Adani Ports & SEZ and SBI Life Insurance have the largest positions in Jefferies' investment portfolio, accounting for 6 percent each of the total holdings across 23 stocks.

Investment firm Jefferies has made adjustments to its India-focused, long-only equity portfolio,...
Investment firm Jefferies has made adjustments to its India-focused, long-only equity portfolio, including the addition of three new stocks, and the removal of Reliance Industries (RIL), Axis Bank, while reducing positions in ICICI Bank, Rural Electrification Corporation (REC), and JSW.

Jefferies includes three companies in its India-focused long-term holdings, while removing Reliance Industries, Axis Bank, reducing positions in ICICI Bank, REC, and JSW.

In the current financial year (FY25), India has witnessed a significant influx of investments, totalling $21 billion. Approximately $3 billion of this inflow has been through Systematic Investment Plans (SIPs) each month, according to recent reports.

Among the latest additions to Jefferies' India long-only portfolio are Ambuja Cements, Le Travenues Technology (Ixigo), and Lemon Tree Hotels. Each of these stocks has been assigned a 4% weight in the model portfolio.

Jefferies views the current market phase as a healthy consolidation in India. This perspective is shared by Jefferies analyst Mahesh Nandurkar, who has analysed the market and predicted that the Indian stock market will move into a consolidation trend and likely remain almost flat for the rest of the year.

The base case, as outlined by Jefferies' head of India research, is that the market will likely trade sideways for the rest of the year. This prediction is based on the impressive compound annual growth rate achieved by the Indian stock market over the past 22 years, which has led to high expectations among investors.
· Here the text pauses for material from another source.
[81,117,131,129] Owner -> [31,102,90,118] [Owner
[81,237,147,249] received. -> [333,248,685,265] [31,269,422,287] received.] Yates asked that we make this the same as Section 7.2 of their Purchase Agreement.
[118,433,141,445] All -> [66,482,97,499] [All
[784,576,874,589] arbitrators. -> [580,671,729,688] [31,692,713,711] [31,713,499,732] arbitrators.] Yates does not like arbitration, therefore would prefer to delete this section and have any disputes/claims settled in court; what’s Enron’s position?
However, it's important to note that the Sensex has only seen an annualized return of 17% since the start of 2003 to the end of 2024. This is compared to an annualized return of 11.2% for the S&P500 over the same period.
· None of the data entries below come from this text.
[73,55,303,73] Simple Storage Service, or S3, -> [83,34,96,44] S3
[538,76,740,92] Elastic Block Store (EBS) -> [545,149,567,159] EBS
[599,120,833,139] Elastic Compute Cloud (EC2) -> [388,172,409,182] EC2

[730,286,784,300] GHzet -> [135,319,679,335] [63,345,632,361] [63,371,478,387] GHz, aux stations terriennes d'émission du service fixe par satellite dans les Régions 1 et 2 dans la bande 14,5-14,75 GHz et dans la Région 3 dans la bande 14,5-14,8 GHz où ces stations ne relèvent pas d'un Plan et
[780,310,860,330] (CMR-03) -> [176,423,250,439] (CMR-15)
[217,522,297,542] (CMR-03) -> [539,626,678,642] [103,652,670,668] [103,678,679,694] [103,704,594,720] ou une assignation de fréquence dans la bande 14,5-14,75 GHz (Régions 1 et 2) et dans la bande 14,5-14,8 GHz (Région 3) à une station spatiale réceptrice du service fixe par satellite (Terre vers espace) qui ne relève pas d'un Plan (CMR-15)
The model portfolio maintained by Jefferies currently has Adani Ports & SEZ and SBI Life Insurance holding the highest weights at 6% each. Other stocks with a 5% weightage in the model portfolio include DLF, Macrotech Developers, Bharti Airtel, and PB Fintech.
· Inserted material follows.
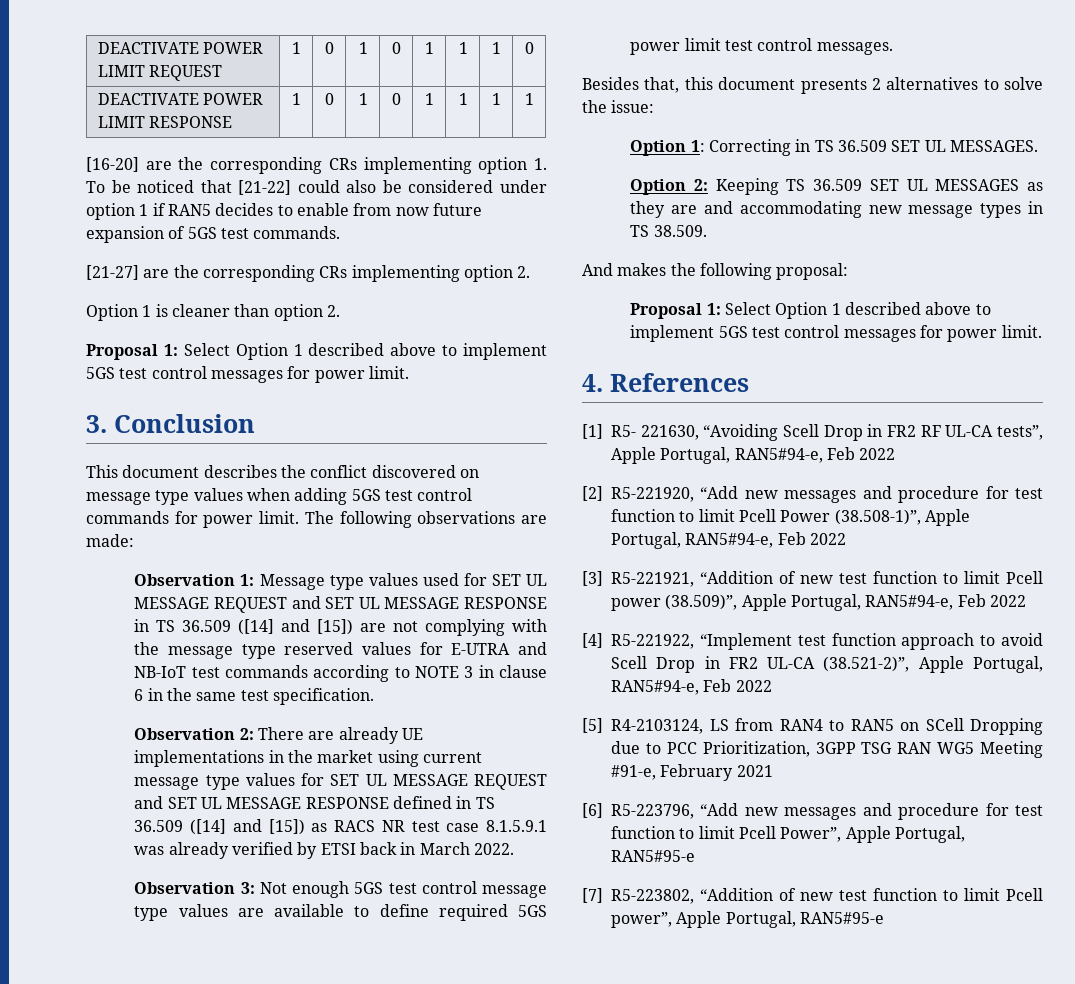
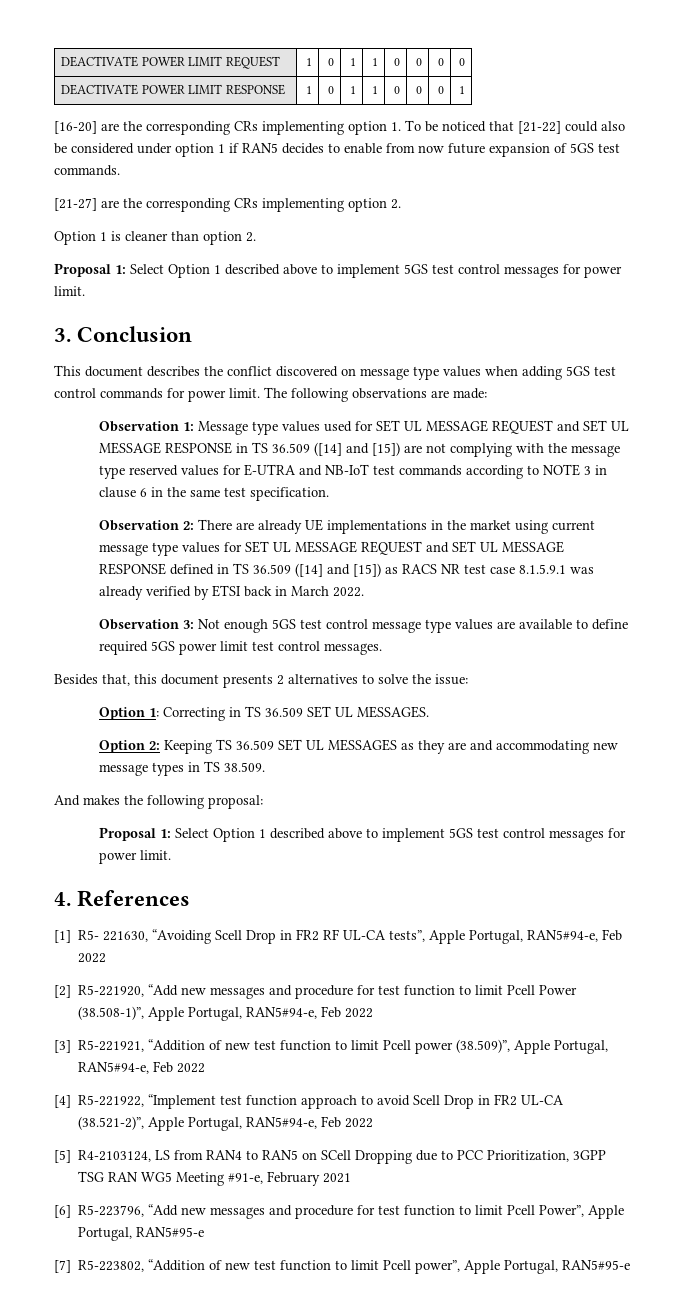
[392,42,402,54] [425,42,435,54] [459,42,469,54] [492,42,502,54] | 0 | 1 | 1 | 1 -> [371,58,378,66] [393,58,400,66] [415,58,422,66] [437,58,444,66] | 1 | 0 | 0 | 0
[392,93,402,105] [425,93,435,105] [459,93,469,105] [492,93,502,105] | 0 | 1 | 1 | 1 -> [371,86,378,94] [393,86,400,94] [415,86,422,94] [437,86,444,94] | 1 | 0 | 0 | 0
Interestingly, ICICI Bank, REC, and JSW Energy have had their allocations in the model portfolio reduced by one percentage point each. Notably, Reliance Industries and Axis Bank have been dropped from the model portfolio.

Seven months after a speech about greed and fear, the Sensex is up "only" 11.8% on a total-return basis, according to Jefferies. This call was made after the Sensex had already declined by 12.8% from the peak reached last September.

MSCI India currently trades at 22x forward earnings, or 25x if financials are excluded. This indicates a relatively high valuation compared to other global markets, but the ongoing mutual fund inflows are expected to continue to absorb equity supply.

In conclusion, while the Indian stock market may see a period of consolidation, the ongoing mutual fund inflows suggest a robust market that continues to attract investors. The addition of new stocks to the Jefferies' model portfolio, such as Ambuja Cements, Le Travenues Technology (Ixigo), and Lemon Tree Hotels, further underscores the potential for growth in the Indian market.